Real-time catastrophe data can provide claims adjusters in insurance companies with better information and allow them to make risk decisions in real time, whether that be buying live cat over, buying more reinsurance or in the ILS market, Karen Clark, CEO and founder of Karen Clark & Company (KCC), told Monte Carlo Today.

“The more accurate our industry numbers are, the more confident clients can feel trading in real time,” Clark said.

When there is a hurricane in the Atlantic or the Pacific threatening to make landfall, real-time hurricane tracking can offer claims estimates to clients at the storm develops. For example, Hurricane Irma in 2017 was originally forecast to hit Miami as a category 4 to 5 storm and go along the US east coast, with industry loss estimates around $180 billion. It changed course, and the losses were ultimately a lot less.

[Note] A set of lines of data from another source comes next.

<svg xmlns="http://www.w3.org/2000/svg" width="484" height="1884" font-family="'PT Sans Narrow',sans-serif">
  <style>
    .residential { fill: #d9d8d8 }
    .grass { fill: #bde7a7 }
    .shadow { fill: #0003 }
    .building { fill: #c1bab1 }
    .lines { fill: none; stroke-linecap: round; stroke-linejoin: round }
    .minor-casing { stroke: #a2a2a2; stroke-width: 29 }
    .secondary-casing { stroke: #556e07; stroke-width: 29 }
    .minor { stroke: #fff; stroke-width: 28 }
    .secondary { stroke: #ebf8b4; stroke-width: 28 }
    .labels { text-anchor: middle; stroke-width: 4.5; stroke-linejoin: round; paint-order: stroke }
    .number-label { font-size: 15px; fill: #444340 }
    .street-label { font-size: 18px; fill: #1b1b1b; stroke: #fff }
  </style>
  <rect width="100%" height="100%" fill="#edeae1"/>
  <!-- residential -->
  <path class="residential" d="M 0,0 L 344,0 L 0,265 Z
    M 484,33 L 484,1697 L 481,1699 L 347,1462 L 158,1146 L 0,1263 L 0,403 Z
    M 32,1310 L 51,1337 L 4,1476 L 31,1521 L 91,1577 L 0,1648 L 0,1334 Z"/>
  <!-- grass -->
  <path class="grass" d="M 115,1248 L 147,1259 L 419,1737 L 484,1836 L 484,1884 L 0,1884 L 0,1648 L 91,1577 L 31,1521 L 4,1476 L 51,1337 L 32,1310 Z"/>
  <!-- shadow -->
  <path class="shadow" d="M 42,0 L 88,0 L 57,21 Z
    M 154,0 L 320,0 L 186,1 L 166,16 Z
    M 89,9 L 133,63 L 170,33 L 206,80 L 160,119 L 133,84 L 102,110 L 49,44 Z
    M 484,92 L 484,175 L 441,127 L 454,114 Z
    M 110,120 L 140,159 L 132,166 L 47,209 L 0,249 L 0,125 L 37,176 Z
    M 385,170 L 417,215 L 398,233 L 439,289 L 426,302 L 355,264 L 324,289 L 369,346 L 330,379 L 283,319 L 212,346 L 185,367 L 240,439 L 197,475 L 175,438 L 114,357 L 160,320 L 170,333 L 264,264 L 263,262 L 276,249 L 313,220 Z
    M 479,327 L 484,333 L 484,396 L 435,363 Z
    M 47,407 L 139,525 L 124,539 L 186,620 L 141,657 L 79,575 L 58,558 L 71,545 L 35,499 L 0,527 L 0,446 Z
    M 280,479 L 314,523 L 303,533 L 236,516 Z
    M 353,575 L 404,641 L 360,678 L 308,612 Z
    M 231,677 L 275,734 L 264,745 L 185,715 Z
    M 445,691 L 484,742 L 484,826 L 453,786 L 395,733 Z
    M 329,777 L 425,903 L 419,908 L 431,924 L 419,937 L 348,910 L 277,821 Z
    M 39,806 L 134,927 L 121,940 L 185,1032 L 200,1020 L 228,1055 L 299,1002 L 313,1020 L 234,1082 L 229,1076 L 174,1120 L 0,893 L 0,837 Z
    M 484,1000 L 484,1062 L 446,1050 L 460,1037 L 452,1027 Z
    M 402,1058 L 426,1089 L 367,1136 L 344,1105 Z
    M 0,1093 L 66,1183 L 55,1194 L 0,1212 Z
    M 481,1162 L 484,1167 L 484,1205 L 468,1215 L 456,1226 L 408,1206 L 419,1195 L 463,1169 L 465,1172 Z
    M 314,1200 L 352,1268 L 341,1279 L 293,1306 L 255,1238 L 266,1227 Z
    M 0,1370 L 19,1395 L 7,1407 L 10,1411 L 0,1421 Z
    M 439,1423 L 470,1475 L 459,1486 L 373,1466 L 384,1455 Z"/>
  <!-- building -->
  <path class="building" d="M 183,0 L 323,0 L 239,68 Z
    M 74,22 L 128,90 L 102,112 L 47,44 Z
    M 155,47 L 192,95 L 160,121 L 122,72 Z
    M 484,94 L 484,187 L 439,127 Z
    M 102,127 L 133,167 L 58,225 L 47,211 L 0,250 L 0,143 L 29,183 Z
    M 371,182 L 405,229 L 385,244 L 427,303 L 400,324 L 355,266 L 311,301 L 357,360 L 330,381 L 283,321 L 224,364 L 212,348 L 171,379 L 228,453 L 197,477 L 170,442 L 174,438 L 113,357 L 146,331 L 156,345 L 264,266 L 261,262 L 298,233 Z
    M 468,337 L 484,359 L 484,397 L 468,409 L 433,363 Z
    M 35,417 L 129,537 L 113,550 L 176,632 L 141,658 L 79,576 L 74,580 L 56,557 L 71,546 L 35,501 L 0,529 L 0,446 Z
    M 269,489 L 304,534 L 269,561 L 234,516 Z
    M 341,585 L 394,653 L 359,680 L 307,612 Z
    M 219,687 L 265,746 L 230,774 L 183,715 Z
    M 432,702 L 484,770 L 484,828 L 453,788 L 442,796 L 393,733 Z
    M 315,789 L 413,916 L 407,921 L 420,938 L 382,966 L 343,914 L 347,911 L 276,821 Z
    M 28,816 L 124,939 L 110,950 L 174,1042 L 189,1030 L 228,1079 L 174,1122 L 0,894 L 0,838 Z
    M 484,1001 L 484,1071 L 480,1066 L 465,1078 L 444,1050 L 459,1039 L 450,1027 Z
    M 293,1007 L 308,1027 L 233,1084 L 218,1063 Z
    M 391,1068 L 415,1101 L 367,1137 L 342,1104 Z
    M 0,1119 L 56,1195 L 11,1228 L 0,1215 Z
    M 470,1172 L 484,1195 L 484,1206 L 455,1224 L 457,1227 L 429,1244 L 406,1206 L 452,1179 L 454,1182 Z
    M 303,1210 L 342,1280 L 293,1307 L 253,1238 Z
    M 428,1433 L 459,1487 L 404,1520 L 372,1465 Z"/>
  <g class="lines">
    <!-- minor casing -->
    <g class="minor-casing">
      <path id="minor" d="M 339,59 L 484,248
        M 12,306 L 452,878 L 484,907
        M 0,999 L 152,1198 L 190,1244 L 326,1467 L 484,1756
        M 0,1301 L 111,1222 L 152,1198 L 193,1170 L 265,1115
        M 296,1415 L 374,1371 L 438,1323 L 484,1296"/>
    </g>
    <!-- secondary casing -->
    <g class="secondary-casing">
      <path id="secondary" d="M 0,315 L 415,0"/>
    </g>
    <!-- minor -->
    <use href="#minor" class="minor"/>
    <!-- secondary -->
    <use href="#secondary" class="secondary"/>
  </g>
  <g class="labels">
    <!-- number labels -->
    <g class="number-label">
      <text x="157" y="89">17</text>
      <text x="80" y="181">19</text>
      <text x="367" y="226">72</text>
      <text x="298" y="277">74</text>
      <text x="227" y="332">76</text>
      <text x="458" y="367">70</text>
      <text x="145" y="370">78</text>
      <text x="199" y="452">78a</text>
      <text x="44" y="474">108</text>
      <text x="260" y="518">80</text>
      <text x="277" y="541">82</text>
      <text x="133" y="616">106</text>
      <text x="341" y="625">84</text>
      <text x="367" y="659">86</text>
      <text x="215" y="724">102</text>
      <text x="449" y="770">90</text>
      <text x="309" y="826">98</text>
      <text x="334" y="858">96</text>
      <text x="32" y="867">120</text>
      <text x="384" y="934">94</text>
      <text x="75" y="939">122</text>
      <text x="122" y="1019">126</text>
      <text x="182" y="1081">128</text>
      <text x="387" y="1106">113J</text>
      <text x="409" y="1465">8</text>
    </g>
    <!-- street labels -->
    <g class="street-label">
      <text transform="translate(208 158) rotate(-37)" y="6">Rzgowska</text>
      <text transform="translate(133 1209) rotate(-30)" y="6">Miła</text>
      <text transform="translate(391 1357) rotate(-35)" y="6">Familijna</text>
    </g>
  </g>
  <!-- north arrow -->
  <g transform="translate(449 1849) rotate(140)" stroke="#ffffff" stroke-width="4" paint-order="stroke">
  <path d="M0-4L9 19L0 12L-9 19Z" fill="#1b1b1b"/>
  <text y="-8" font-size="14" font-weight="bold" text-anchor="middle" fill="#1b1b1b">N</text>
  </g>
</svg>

Clark stresses that, while the course of events change, the models must still do better. “If your model is not accurate for real events in real time, why should insurers expect that the exceedance probability curves are accurate? It’s really important for the model to produce accurate loss estimates,” she said.

One of the main problems Clark sees in the industry is that models are not transparent enough. “They are used for PML estimations and capital requirements, and ratings agency look at them,” she said. “All models must be open, that is the vision of the future.”

Clark explained that each risk modelling company has its own definition of an ‘open model’, and more modelling companies will claim their model is open. Generally speaking, open models refer to the open-source cat modelling platforms, such as Oasis.

The KCC definition of open means that all the components of the model can be visualised and seen by clients, meaning all the intensity footprints, damage functions, secondary uncertainty distributions and other important components are open to view.

Clark suggested that open models can be used by clients to compare claims estimates with the eventual claims experience—allowing them to assess the accuracy of different models and learn from the process.

For traders, Clark suggested that real-time catastrophe tracking—for severe convective storms, hurricanes or earthquakes—will provide better information for live cat transactions and insurance loss warranty (ILW) trading.

“At any point in time, people will want to buy and sell industry loss triggers—they are typically $10, $15 or $20 billion,” she said.

“If I have in my portfolio an ILW that’s going to trigger at $15 billion, I may make a trading decision if I think this loss amount is going to be under or over.”